- Directed by: Bipin Prabhakar
- Produced by: Gireesh Mylapravan /Gireesh Azhikode
- Starring: Prithviraj Sukumaran Bhama
- Cinematography: Vipin Mohan
- Edited by: Ranjan Abraham
- Music by: Original Songs: Arun&Anoop(Twinz Chan) Rahul Raj Background Score: Rajamani
- Release date: 20 June 2008;
- Country: India
- Language: Malayalam
- Budget: 2,25,00,000/-

= One Way Ticket (2008 film) =

One Way Ticket is a 2008 Indian Malayalam-language film by Bipin Prabhakar starring Prithviraj Sukumaran and Bhama with Mammootty in a guest role.

==Plot==
Kunjappu aka Jahangir is a jeep-driver who is a die-hard fan of Mammootty and also is the General Secretary of the Malappuram District unit of the Mammootty Fans’ Association. His family consists of his mother and three sisters, two of whom are married. They all want to see Kunjappu married and so a marriage-broker named Beeran is behind him in finding a match for Kunjappu.

Kunjappu has an uncle who keeps a distance from Kunjappu and his family. He has a young daughter called Sajira. To irritate this uncle, Kunjappu always goes about saying that he would marry only Sajira. The uncle takes it seriously and to prevent this from happening, he helps Beeran find more and more girls for Kunjappu, but he rejects all the proposals brought by Beeran.

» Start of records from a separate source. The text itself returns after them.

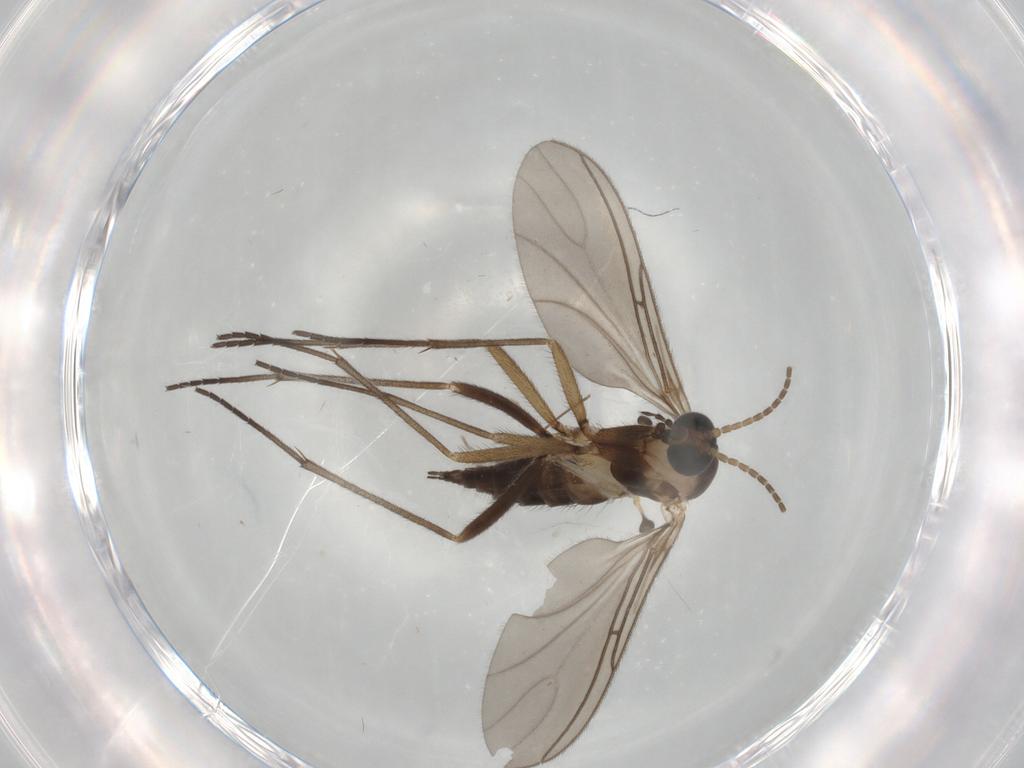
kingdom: Animalia
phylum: Arthropoda
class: Insecta
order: Diptera
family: Sciaridae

In the meantime Kunjappu goes to attend a wedding and there he sees a girl called Raziya singing the Oppana. He tells his family that he is in love with Raziya, and that he intends to marry her. His uncle learns about this from Beeran and is happy. Preparations for the marriage begins. And then one day Kunjappu goes to Raziya's college to meet her. And there he learns that it Raziya is a different girl and the girl he fell in love was Sunanda. Sunanda has an uncle named Karunakaran Ezhuthachchan. He and his son Sasi intend to grab Sunanda's property and assets. Situations become worse from there and the 'Mega Star' Mammootty himself, had to intervene to solve the issues.